Problem statement: Determine the matrix that represents the following rotation of R^3: an angle of pi/2 about the fixed axis containing the vector (1,1,0)^t

Here is what I have tried in my diagram:

![Coordinate axes][1]

Should I find a 3x3 rotation matrix A such that A(1,1,0)^t=(-1,1,0)^t?

[1]: http://i.stack.imgur.com/88MKh.png

2. ## Re: Visualization of rotation

Consider a rotation by an angle of pi/2 about the fixed axis containing the vector $e_1$. That would be a rotation that would take $e_2\mapsto e_3$ and $e_3 \mapsto -e_2$. So, find a basis for $\mathbb{R}^3$ containing (1,1,0)[/tex]. Then, you want a 3x3 rotation matrix that will take (1,1,0) to itself, the second basis vector to the third, and the third basis vector to negative the first.

3. ## Re: Visualization of rotation

Would the basis {[1,0,0],[0,1,0]} work? For the rotation matrix, could you show me an example?

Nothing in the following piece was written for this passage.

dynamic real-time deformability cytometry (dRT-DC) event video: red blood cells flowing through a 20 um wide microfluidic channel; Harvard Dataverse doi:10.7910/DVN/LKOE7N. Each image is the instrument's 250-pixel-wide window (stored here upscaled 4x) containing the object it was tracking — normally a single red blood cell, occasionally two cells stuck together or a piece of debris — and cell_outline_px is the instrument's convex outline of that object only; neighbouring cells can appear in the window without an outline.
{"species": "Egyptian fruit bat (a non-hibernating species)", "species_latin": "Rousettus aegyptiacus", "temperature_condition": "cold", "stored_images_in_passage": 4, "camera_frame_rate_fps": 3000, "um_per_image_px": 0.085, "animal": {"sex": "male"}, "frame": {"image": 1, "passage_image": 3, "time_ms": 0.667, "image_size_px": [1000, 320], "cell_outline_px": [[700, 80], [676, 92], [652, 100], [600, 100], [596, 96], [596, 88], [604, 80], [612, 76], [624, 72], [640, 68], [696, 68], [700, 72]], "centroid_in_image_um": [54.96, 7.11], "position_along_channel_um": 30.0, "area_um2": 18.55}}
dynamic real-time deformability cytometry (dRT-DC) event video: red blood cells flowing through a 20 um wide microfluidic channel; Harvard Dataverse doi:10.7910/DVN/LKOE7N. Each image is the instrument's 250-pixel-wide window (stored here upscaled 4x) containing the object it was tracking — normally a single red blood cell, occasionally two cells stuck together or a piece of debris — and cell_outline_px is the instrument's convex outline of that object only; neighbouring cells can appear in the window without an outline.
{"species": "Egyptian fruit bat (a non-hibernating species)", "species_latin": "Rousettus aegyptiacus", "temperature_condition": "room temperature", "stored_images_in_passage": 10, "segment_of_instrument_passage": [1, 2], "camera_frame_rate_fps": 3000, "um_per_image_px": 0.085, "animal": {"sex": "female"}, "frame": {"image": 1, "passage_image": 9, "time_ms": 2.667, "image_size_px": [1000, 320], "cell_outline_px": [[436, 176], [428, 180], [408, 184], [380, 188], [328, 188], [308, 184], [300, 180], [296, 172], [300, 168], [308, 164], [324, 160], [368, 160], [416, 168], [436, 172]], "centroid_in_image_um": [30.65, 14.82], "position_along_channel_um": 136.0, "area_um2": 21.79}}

4. ## Re: Visualization of rotation

Oh, I should have mentioned that you want an orthonormal basis. For example: (1,1,0), (-1,1,0), (0,0,1) are a set of three orthogonal vectors. So, an orthonormal basis would be: $\dfrac{1}{\sqrt{2}}\begin{pmatrix}1 \\ 1 \\ 0\end{pmatrix}, \dfrac{1}{\sqrt{2}}\begin{pmatrix}-1 \\ 1 \\ 0\end{pmatrix}, \begin{pmatrix}0 \\ 0 \\ 1\end{pmatrix}$. Also, you can always use the Gram-Schmidt process if you cannot find a simple orthogonal basis to normalize.

So, you want:

$A\begin{pmatrix}\dfrac{1}{\sqrt{2}} & -\dfrac{1}{\sqrt{2}} & 0 \\ \dfrac{1}{\sqrt{2}} & \dfrac{1}{\sqrt{2}} & 0 \\ 0 & 0 & 1\end{pmatrix} = \begin{pmatrix}\dfrac{1}{\sqrt{2}} & 0 & \dfrac{1}{\sqrt{2}} \\ \dfrac{1}{\sqrt{2}} & 0 & -\dfrac{1}{\sqrt{2}} \\ 0 & 1 & 0\end{pmatrix}$

That means $A = \begin{pmatrix}\dfrac{1}{\sqrt{2}} & 0 & \dfrac{1}{\sqrt{2}} \\ \dfrac{1}{\sqrt{2}} & 0 & -\dfrac{1}{\sqrt{2}} \\ 0 & 1 & 0\end{pmatrix}\begin{pmatrix}\dfrac{1}{\sqrt{2}} & -\dfrac{1}{\sqrt{2}} & 0 \\ \dfrac{1}{\sqrt{2}} & \dfrac{1}{\sqrt{2}} & 0 \\ 0 & 0 & 1\end{pmatrix}^{-1} = \dfrac{1}{2}\begin{pmatrix}1 & 1 & \sqrt{2} \\ 1 & 1 & -\sqrt{2} \\ -\sqrt{2} & \sqrt{2} & 0\end{pmatrix}$